→ PROBLEM DETAILS
Could you transcribe every record below exactly as it stands?

→ SOURCE MATERIAL
%%

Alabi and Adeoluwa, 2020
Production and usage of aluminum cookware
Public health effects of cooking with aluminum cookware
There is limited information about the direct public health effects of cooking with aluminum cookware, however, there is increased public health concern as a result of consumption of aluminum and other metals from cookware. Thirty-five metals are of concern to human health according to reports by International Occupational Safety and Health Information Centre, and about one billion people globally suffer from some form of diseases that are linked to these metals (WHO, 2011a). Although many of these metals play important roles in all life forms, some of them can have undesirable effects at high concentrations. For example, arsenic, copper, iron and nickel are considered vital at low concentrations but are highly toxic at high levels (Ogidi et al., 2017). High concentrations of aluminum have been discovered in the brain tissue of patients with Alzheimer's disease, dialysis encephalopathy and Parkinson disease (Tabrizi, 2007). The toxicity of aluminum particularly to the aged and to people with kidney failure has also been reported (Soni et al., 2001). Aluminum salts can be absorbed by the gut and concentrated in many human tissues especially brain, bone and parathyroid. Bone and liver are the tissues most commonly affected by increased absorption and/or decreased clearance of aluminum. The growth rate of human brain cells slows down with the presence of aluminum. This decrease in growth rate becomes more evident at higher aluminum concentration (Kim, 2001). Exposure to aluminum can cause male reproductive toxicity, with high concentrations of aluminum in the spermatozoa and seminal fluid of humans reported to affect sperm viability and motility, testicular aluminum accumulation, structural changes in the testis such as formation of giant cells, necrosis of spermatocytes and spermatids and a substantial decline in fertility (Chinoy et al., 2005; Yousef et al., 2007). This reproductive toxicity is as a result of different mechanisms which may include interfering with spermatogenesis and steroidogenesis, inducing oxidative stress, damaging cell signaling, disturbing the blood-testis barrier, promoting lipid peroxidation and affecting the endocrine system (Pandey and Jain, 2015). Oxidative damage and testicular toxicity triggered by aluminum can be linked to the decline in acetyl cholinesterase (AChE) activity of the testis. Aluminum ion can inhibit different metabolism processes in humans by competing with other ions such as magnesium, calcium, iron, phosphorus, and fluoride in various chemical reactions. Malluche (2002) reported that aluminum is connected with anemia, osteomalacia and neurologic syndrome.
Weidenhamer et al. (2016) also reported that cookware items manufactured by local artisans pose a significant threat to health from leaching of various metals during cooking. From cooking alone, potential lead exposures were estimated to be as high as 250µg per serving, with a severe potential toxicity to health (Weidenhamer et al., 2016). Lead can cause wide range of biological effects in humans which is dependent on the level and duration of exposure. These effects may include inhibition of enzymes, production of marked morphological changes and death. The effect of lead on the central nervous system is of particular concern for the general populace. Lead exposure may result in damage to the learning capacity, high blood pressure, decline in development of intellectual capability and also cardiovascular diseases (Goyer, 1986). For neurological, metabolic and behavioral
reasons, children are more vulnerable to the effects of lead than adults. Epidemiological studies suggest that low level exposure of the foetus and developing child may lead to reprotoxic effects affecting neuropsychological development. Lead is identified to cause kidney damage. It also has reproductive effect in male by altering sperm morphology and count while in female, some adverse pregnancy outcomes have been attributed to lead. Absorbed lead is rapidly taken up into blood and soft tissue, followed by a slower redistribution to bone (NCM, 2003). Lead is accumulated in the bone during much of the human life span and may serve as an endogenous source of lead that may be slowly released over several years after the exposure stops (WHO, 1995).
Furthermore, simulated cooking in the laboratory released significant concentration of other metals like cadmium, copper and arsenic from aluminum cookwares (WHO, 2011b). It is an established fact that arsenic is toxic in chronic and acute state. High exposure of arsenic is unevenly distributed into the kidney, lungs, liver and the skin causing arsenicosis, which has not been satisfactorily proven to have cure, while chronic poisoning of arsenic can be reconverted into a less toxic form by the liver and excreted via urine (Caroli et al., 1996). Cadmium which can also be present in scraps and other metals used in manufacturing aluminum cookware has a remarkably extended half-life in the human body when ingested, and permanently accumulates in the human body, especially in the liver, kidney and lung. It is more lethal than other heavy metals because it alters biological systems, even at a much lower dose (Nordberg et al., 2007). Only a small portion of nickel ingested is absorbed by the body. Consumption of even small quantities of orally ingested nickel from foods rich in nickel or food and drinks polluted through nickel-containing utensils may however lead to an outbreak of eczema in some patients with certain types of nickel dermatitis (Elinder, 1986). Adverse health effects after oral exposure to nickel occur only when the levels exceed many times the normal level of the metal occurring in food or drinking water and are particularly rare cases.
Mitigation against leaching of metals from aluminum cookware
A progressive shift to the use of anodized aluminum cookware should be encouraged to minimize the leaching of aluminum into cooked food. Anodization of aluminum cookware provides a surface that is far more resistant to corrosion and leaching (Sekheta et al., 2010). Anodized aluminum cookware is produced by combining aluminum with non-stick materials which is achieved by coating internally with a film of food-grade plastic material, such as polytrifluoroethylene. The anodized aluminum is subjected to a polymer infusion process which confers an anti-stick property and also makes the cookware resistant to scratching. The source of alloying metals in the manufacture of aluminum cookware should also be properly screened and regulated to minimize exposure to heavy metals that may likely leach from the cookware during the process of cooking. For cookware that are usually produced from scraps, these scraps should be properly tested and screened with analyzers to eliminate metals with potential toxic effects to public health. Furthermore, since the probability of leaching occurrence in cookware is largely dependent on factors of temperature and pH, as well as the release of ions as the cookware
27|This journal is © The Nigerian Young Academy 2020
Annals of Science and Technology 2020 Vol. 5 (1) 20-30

%%

→ WRITTEN REPLY
Alabi and Adeoluwa, 2020
Production and usage of aluminum cookware
Public health effects of cooking with aluminum cookware
There is limited information about the direct public health effects of cooking with aluminum cookware, however, there is increased public health concern as a result of consumption of aluminum and other metals from cookware. Thirty-five metals are of concern to human health according to reports by International Occupational Safety and Health Information Centre, and about one billion people globally suffer from some form of diseases that are linked to these metals (WHO, 2011a). Although many of these metals play important roles in all life forms, some of them can have undesirable effects at high concentrations. For example, arsenic, copper, iron and nickel are considered vital at low concentrations but are highly toxic at high levels (Ogidi et al., 2017). High concentrations of aluminum have been discovered in the brain tissue of patients with Alzheimer's disease, dialysis encephalopathy and Parkinson disease (Tabrizi, 2007). The toxicity of aluminum particularly to the aged and to people with kidney failure has also been reported (Soni et al., 2001). Aluminum salts can be absorbed by the gut and concentrated in many human tissues especially brain, bone and parathyroid. Bone and liver are the tissues most commonly affected by increased absorption and/or decreased clearance of aluminum. The growth rate of human brain cells slows down with the presence of aluminum. This decrease in growth rate becomes more evident at higher aluminum concentration (Kim, 2001). Exposure to aluminum can cause male reproductive toxicity, with high concentrations of aluminum in the spermatozoa and seminal fluid of humans reported to affect sperm viability and motility, testicular aluminum accumulation, structural changes in the testis such as formation of giant cells, necrosis of spermatocytes and spermatids and a substantial decline in fertility (Chinoy et al., 2005; Yousef et al., 2007). This reproductive toxicity is as a result of different mechanisms which may include interfering with spermatogenesis and steroidogenesis, inducing oxidative stress, damaging cell signaling, disturbing the blood-testis barrier, promoting lipid peroxidation and affecting the endocrine system (Pandey and Jain, 2015). Oxidative damage and testicular toxicity triggered by aluminum can be linked to the decline in acetyl cholinesterase (AChE) activity of the testis. Aluminum ion can inhibit different metabolism processes in humans by competing with other ions such as magnesium, calcium, iron, phosphorus, and fluoride in various chemical reactions. Malluche (2002) reported that aluminum is connected with anemia, osteomalacia and neurologic syndrome.
Weidenhamer et al. (2016) also reported that cookware items manufactured by local artisans pose a significant threat to health from leaching of various metals during cooking. From cooking alone, potential lead exposures were estimated to be as high as 250µg per serving, with a severe potential toxicity to health (Weidenhamer et al., 2016). Lead can cause wide range of biological effects in humans which is dependent on the level and duration of exposure. These effects may include inhibition of enzymes, production of marked morphological changes and death. The effect of lead on the central nervous system is of particular concern for the general populace. Lead exposure may result in damage to the learning capacity, high blood pressure, decline in development of intellectual capability and also cardiovascular diseases (Goyer, 1986). For neurological, metabolic and behavioral
reasons, children are more vulnerable to the effects of lead than adults. Epidemiological studies suggest that low level exposure of the foetus and developing child may lead to reprotoxic effects affecting neuropsychological development. Lead is identified to cause kidney damage. It also has reproductive effect in male by altering sperm morphology and count while in female, some adverse pregnancy outcomes have been attributed to lead. Absorbed lead is rapidly taken up into blood and soft tissue, followed by a slower redistribution to bone (NCM, 2003). Lead is accumulated in the bone during much of the human life span and may serve as an endogenous source of lead that may be slowly released over several years after the exposure stops (WHO, 1995).
Furthermore, simulated cooking in the laboratory released significant concentration of other metals like cadmium, copper and arsenic from aluminum cookwares (WHO, 2011b). It is an established fact that arsenic is toxic in chronic and acute state. High exposure of arsenic is unevenly distributed into the kidney, lungs, liver and the skin causing arsenicosis, which has not been satisfactorily proven to have cure, while chronic poisoning of arsenic can be reconverted into a less toxic form by the liver and excreted via urine (Caroli et al., 1996). Cadmium which can also be present in scraps and other metals used in manufacturing aluminum cookware has a remarkably extended half-life in the human body when ingested, and permanently accumulates in the human body, especially in the liver, kidney and lung. It is more lethal than other heavy metals because it alters biological systems, even at a much lower dose (Nordberg et al., 2007). Only a small portion of nickel ingested is absorbed by the body. Consumption of even small quantities of orally ingested nickel from foods rich in nickel or food and drinks polluted through nickel-containing utensils may however lead to an outbreak of eczema in some patients with certain types of nickel dermatitis (Elinder, 1986). Adverse health effects after oral exposure to nickel occur only when the levels exceed many times the normal level of the metal occurring in food or drinking water and are particularly rare cases.
Mitigation against leaching of metals from aluminum cookware
A progressive shift to the use of anodized aluminum cookware should be encouraged to minimize the leaching of aluminum into cooked food. Anodization of aluminum cookware provides a surface that is far more resistant to corrosion and leaching (Sekheta et al., 2010). Anodized aluminum cookware is produced by combining aluminum with non-stick materials which is achieved by coating internally with a film of food-grade plastic material, such as polytrifluoroethylene. The anodized aluminum is subjected to a polymer infusion process which confers an anti-stick property and also makes the cookware resistant to scratching. The source of alloying metals in the manufacture of aluminum cookware should also be properly screened and regulated to minimize exposure to heavy metals that may likely leach from the cookware during the process of cooking. For cookware that are usually produced from scraps, these scraps should be properly tested and screened with analyzers to eliminate metals with potential toxic effects to public health. Furthermore, since the probability of leaching occurrence in cookware is largely dependent on factors of temperature and pH, as well as the release of ions as the cookware
27|This journal is © The Nigerian Young Academy 2020
Annals of Science and Technology 2020 Vol. 5 (1) 20-30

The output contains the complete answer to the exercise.